I’d be the last to know.
A speechless child of one
Could better construe the omens,
Unriddle our gifts for guile.
There’s no sign from my son.
But it needs no Greeks or Romans
To foresee the ice and snow.
PERIPETEIA
Of course, the familiar rustling of programs,
My hair mussed from behind by a grand gesture
Of mink. A little craning about to see
If anyone I know is in the audience,
And, as the house fills up,
A mild relief that no one there knows me.
A certain amount of getting up and down
From my aisle seat to let the others in.
Then my eyes wander briefly over the cast,
Management, stand-ins, make-up men, designers,
Perfume and liquor ads, and rise prayerlike
To the false heaven of rosetted lights,
The stucco lyres and emblems of high art
That promise, with crude Broadway honesty,
Something less than perfection:
Two bulbs are missing and Apollo’s bored.
And then the cool, drawn-out anticipation,
Not of the play itself, but the false dusk
And equally false night when the houselights
Obey some planetary rheostat
And bring a stillness on. It is that stillness
I wait for.
Before it comes,
Whether we like i
t or not, we are a crowd,
Foul-breathed, gum-chewing, fat with arrogance,
Passion, opinion, and appetite for blood.
But in that instant, which the mind protracts,
From dim to dark before the curtain rises,
Each of us is miraculously alone
In calm, invulnerable isolation,
Neither a neighbor nor a fellow but,
As at the beginning and end, a single soul,
With all the sweet and sour of loneliness.
I, as a connoisseur of loneliness,
Savor it richly, and set it down
In an endless umber landscape, a stubble field
Under a lilac, electric, storm-flushed sky,
Where, in companionship with worthless stones,
Mica-flecked, or at best some rusty quartz,
I stood in childhood, waiting for things to mend.

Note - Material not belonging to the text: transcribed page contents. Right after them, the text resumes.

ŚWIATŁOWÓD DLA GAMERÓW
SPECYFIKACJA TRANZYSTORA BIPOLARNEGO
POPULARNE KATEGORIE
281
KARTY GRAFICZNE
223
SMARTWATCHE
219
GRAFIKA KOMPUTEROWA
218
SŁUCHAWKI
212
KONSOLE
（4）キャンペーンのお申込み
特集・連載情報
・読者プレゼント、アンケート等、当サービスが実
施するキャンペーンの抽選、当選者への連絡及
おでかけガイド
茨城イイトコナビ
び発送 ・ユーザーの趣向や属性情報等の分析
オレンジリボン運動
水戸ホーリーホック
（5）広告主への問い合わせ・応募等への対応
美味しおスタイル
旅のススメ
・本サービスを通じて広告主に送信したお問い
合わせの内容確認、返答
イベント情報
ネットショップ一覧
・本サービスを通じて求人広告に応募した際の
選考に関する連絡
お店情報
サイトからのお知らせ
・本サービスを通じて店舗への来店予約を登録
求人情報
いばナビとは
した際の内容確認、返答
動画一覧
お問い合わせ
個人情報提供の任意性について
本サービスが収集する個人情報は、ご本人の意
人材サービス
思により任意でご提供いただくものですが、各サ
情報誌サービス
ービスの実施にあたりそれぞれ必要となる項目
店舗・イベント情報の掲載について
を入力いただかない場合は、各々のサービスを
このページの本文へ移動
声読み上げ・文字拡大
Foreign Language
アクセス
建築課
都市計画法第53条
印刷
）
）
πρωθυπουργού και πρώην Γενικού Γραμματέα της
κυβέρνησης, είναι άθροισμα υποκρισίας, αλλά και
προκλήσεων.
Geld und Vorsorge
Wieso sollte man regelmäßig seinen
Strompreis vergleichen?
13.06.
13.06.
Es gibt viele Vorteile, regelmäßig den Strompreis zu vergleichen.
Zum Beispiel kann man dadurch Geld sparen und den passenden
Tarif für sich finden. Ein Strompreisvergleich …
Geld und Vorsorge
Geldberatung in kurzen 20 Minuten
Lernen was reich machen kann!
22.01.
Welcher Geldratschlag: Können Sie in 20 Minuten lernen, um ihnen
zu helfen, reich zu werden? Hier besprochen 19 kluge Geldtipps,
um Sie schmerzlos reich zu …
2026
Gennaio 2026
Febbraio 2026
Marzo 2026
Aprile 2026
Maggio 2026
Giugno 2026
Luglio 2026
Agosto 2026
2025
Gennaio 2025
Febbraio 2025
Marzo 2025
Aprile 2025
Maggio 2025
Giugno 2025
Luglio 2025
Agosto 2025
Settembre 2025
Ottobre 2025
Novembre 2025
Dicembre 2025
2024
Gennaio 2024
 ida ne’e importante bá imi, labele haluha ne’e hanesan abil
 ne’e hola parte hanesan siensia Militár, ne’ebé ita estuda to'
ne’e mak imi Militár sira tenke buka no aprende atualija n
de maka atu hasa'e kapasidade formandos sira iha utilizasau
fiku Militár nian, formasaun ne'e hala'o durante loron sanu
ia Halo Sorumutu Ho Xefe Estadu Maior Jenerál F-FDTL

A useful discipline, perhaps. One that might lead
To solitary, self-denying work
That issues in something harmless, like a poem,
Governed by laws that stand for other laws,
Both of which aim, through kindred disciplines,
At the soul’s knowledge and habiliment.
In any case, in a self-granted freedom,
The mind, lone regent of itself, prolongs
The dark and silence; mirrors itself, delights
In consciousness of consciousness, alone,
Sufficient, nimble, touched with a small grace.
Then, as it must at last, the curtain rises,
The play begins. Something by Shakespeare.
Framed in the arched proscenium, it seems
A dream, neither better nor worse
Than whatever I shall dream after I rise
With hat and coat, go home to bed, and dream.
If anything, more limited, more strict—
No one will fly or turn into a moose.
But acceptable, like a dream, because remote,
And there is, after all, a pretty girl.